When things are going really, really well—which is at most ten or twenty days a year—I don’t bother with the print-outs and the mark-up. I just open up the file on my computer and begin revising and adding new things— as fast as I can, jumping around almost at random, writing in different spots as the spirit moves me, like a sped-up stop-action construction worker—because I have so many things that I want to say, and so many scenes I want to see happen. On these days, I’m like a Donald Duck who’s found a treasure chest in a cave, and he’s dragged the chest out to the beach, and he’s letting the gems stream through his fingers. Wak!

That’s another of the reasons I write. To get a few days like that.

How about your celebrity-cloned meat products notion from Freeware? Is that your intellectual property? The idea stuck with me, and I did a horror comic on the subject a while back. 

Yeah, Wendy Meat. She’s the wife of the Software stoner-hero Sta-Hi, who’s now evolved into Senator Stahn Mooney. The tank-grown meat product is Wendy’s sideline. Big billboard of her by the beach in Santa Cruz, displaying her haunch.

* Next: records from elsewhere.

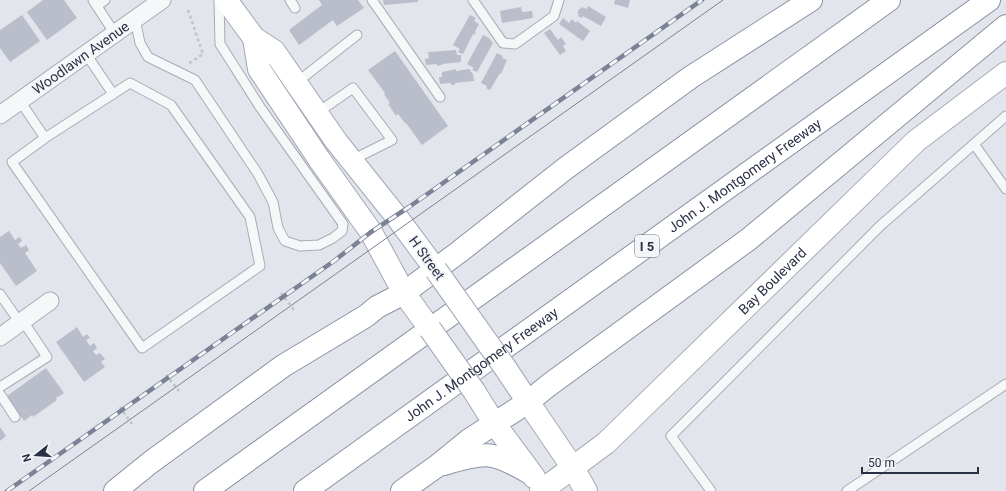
<svg xmlns="http://www.w3.org/2000/svg" width="1006" height="491" font-family="Roboto,sans-serif">
<style>
.building{fill:#babeca}
.lines{fill:none;stroke-linecap:round;stroke-linejoin:round}
.lane-casing{stroke:#a8abb7;stroke-width:11}
.street-casing{stroke:#a8abb7;stroke-width:19}
.secondary-casing{stroke:#a8abb7;stroke-width:24}
.primary-casing{stroke:#a1a8b8;stroke-width:24}
.highway-casing{stroke:#8991a3;stroke-width:24}
.path{stroke:#c1c3ca;stroke-width:2.5;stroke-dasharray:3 3;stroke-linecap:butt}
.lane{stroke:#f6f7f9;stroke-width:9}
.street{stroke:#f6f7f9;stroke-width:17}
.secondary{stroke:#fff;stroke-width:22}
.primary{stroke:#fff;stroke-width:22}
.highway{stroke:#fff;stroke-width:22}
.tram{stroke:#7b8296;stroke-width:1}
.rail-casing{stroke:#7b8296;stroke-width:4.5}
.rail{stroke:#f3f5f9;stroke-width:3;stroke-dasharray:9;stroke-linecap:butt}
.primary-bridge-casing{stroke:#a1a8b8;stroke-width:24;stroke-linecap:butt}
.primary-bridge{stroke:#fff;stroke-width:22}
.labels{text-anchor:middle;stroke-width:4;stroke-linejoin:round;paint-order:stroke}
.shield{fill:#f3f5f9;stroke:#666b7b;stroke-width:1}
.shield-label{font-size:13px;font-weight:bold;fill:#2a3045}
.street-label{font-size:14px;fill:#2a3045;stroke:#f3f5f9}
</style>
<rect width="100%" height="100%" fill="#e3e5ec"/>
<g class="building">
<polygon points="43,0 64,0 77,18 47,40 27,12"/>
<polygon points="319,0 358,0 364,8 337,26 333,20 299,45 289,30 322,5"/>
<polygon points="383,0 418,0 418,2 384,5"/>
<polygon points="615,0 630,0 628,8 614,4"/>
<polygon points="588,6 606,17 601,26 583,16 582,18 578,16 579,14 577,13 580,8 581,9 582,7 587,9"/>
<polygon points="521,7 522,12 532,11 533,18 502,23 500,11"/>
<polygon points="22,15 40,41 10,62 0,48 0,30"/>
<polygon points="470,15 476,18 474,21 479,24 475,31 476,32 474,35 473,34 463,54 458,52 460,49 453,45"/>
<polygon points="563,18 569,23 572,19 576,23 577,21 590,31 583,41 559,24"/>
<polygon points="550,29 558,40 561,37 566,44 563,46 566,51 560,55 544,33"/>
<polygon points="483,35 489,38 493,43 477,72 472,70 474,68 467,64"/>
<polygon points="456,50 457,55 461,55 461,62 442,64 442,65 437,66 437,64 426,65 425,59 429,58 428,52"/>
<polygon points="395,51 448,126 422,145 406,123 405,123 398,114 396,116 388,104 390,103 384,94 385,93 368,70"/>
<polygon points="497,53 503,56 502,58 507,60 501,74 500,73 490,90 486,88 487,86 481,83"/>
<polygon points="456,69 456,71 469,69 473,74 474,81 455,83 455,85 451,85 451,83 440,84 439,77 442,77 442,72"/>
<polygon points="9,231 15,240 20,237 22,241 18,244 21,248 26,245 29,250 25,253 37,271 16,286 0,263 0,237"/>
<polygon points="77,327 83,337 87,334 90,338 86,340 90,346 94,343 97,348 93,351 96,355 100,353 105,359 101,362 105,367 84,382 56,342"/>
<polygon points="46,368 64,393 56,398 57,400 33,417 32,415 24,421 7,396"/>
<polygon points="0,427 6,436 0,441"/>
</g>
<g class="lines">
<defs>
<g id="lane">
<polyline points="93,0 115,34"/>
<polyline points="290,0 295,8"/>
<polyline points="372,0 440,97"/>
<polyline points="473,0 503,43 515,44 554,16 559,0"/>
<polyline points="97,6 105,0"/>
<polyline points="135,19 140,43 148,57 195,80 258,174 273,202 278,228 285,241 300,246 319,245 333,238 342,231 343,224 260,107 220,44 219,0"/>
<polyline points="86,54 113,94"/>
<polyline points="296,83 357,35"/>
<polyline points="20,101 45,138 12,162 142,348 260,266 250,217 171,105 130,83 45,138"/>
<polyline points="317,113 353,88 392,140 352,160"/>
<polyline points="974,144 1006,189"/>
<polyline points="0,294 20,323"/>
<polyline points="0,387 47,357 23,321"/>
<polyline points="0,394 15,417"/>
<polyline points="711,491 671,436 880,226 1006,116"/>
<polyline points="847,491 1006,384"/>
</g>
<g id="street">
<path id="s1" d="M0 115 162 0"/>
<polyline points="0,337 50,301"/>
</g>
<g id="secondary">
<polyline points="404,293 430,329"/>
<polyline points="528,402 573,468 586,491"/>
<polyline points="494,423 534,477"/>
<path id="s2" d="M541 491 606 443 916 141 1006 73"/>
</g>
<g id="primary">
<polyline points="226,0 254,38 274,51 336,141 396,216 436,270"/>
<polyline points="254,38 259,69 319,159 371,232 404,293"/>
<polyline points="506,369 528,402"/>
<polyline points="474,391 494,423"/>
</g>
<g id="highway">
<path d="M444 464C457 460 480 453 493 456 506 459 518 466 530 473"/>
<polyline points="115,491 151,462 283,366 366,316 377,307 404,293 459,252 566,168 691,77 811,0"/>
<polyline points="205,491 889,0"/>
<path id="s3" d="M305 491 989 0"/>
<polyline points="402,491 437,466 469,440 528,402 549,385 749,239 1006,26"/>
</g>
</defs>
<use href="#lane" class="lane-casing"/>
<use href="#street" class="street-casing"/>
<use href="#secondary" class="secondary-casing"/>
<use href="#primary" class="primary-casing"/>
<use href="#highway" class="highway-casing"/>
<g class="path">
<polyline points="188,10 203,54 188,64"/>
<polyline points="281,293 294,310"/>
<polyline points="166,375 179,391"/>
<polyline points="120,407 132,424"/>
</g>
<use href="#lane" class="lane"/>
<use href="#street" class="street"/>
<use href="#secondary" class="secondary"/>
<use href="#primary" class="primary"/>
<use href="#highway" class="highway"/>
<polyline class="tram" points="29,491 723,0"/>
<defs>
<polyline id="rail" points="7,491 334,261 371,232 409,207 702,0"/>
</defs>
<use href="#rail" class="rail-casing"/>
<use href="#rail" class="rail"/>
<defs>
<g id="primary-bridge">
<polyline points="436,270 506,369"/>
<polyline points="430,329 474,391"/>
</g>
</defs>
<use href="#primary-bridge" class="primary-bridge-casing"/>
<use href="#primary-bridge" class="primary-bridge"/>
</g>
<g class="labels">
<rect class="shield" x="635" y="235" width="24" height="22" rx="3"/>
<g class="shield-label">
<text x="647" y="251">I 5</text>
</g>
<g class="street-label">
<text dy="5" stroke="none"><textPath href="#s1" startOffset="99">Woodlawn Avenue</textPath></text>
<text dy="5" stroke="none"><textPath href="#s3" startOffset="541">John J. Montgomery Freeway</textPath></text>
<text transform="translate(427 258) rotate(54)" y="5">H Street</text>
<text dy="5" stroke="none"><textPath href="#s2" startOffset="313">Bay Boulevard</textPath></text>
<text dy="5" stroke="none"><textPath href="#s3" startOffset="217">John J. Montgomery Freeway</textPath></text>
</g>
</g>
<g transform="translate(36 455) rotate(253)" stroke="#f3f5f9" stroke-width="3" paint-order="stroke">
<path d="M0-3L7 15L0 10L-7 15Z" fill="#2a3045"/>
<text y="-6" font-size="11" font-weight="bold" text-anchor="middle" fill="#2a3045">N</text>
</g>
<path d="M862 467v6h116v-6" fill="none" stroke="#2a3045" stroke-width="2"/>
<text x="868" y="467" font-size="12" fill="#2a3045" stroke="#f3f5f9" stroke-width="3" paint-order="stroke">50 m</text>
</svg>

Last week on Twitter, it said the black rapper who supported Trump, he wants to sell salami with meat grown from his DNA. A lotta good eatin’ in thar, my friend.

Don’t blame the future on me! I just work here.

What’s your next novel?

It’s called Teep, for telepathy. I’ve been thinking about it for awhile and I started the actual writing early in 2019, with a story or chapter called “Juicy Ghost,” which I went on to revise a couple of times. By now I’m six chapters and seventy-five thousand words into Teep, and I think I’ll finish early in 2021. I think I only need one more chapter, but with these things I never know. It’s always up to the Muse..

Teep is about near-future commercial telepathy, digital immortality, politics, and computation as part of nature. I don’t have the energy to describe the plot in detail here. This interview is already rather self-indulgently long. For now, I’ll just point you to a version of the “Juicy Ghost” chapter that I posted on my blog, the month before the 2020 Presidential election. I was hoping it might make a difference. And, who knows, maybe it did.

An odd thing is that, while I’ve been working on Teep over the last two years, I’ve been dealing with the possibility that the current President might win a second term. In Teep, to transrealize it over the edge, a very similar type of President is about to be inaugurated for a third term.

And now, here in November, 2020, in the real world, the man we’re talking about didn’t win a second term at all. So Teep is suddenly a bit like a historical novel—rather than being the frantic call to arms that it was. Personally I’m very glad for this turn of events—that is, I’m glad for the reduction of my daily life’s stress and horror.

Will Teep still work as contemporary SF novel? I think it will—in fact I think it’ll be more fun to read this way. It’ll be the cautionary tale of a narrow escape—as opposed to documenting an unrelenting nightmare reality that’s staring us in the face. If the latter were the case, the novel would sting too much to be enjoyable to read.

Bill Gibson went through a variant of of this flipflop when he wrote Agency, expecting Hillary to win in 2016, and then she didn’t—and he needed to change his thinking about his novel in certain ways. Fortunately for me, the evil President was in fact already ousted in Teep, so the book fits snugly with our happy post-election world. Things are turning out better than I expected.

Thanks for the great questions, Cody, and good luck with your cool work!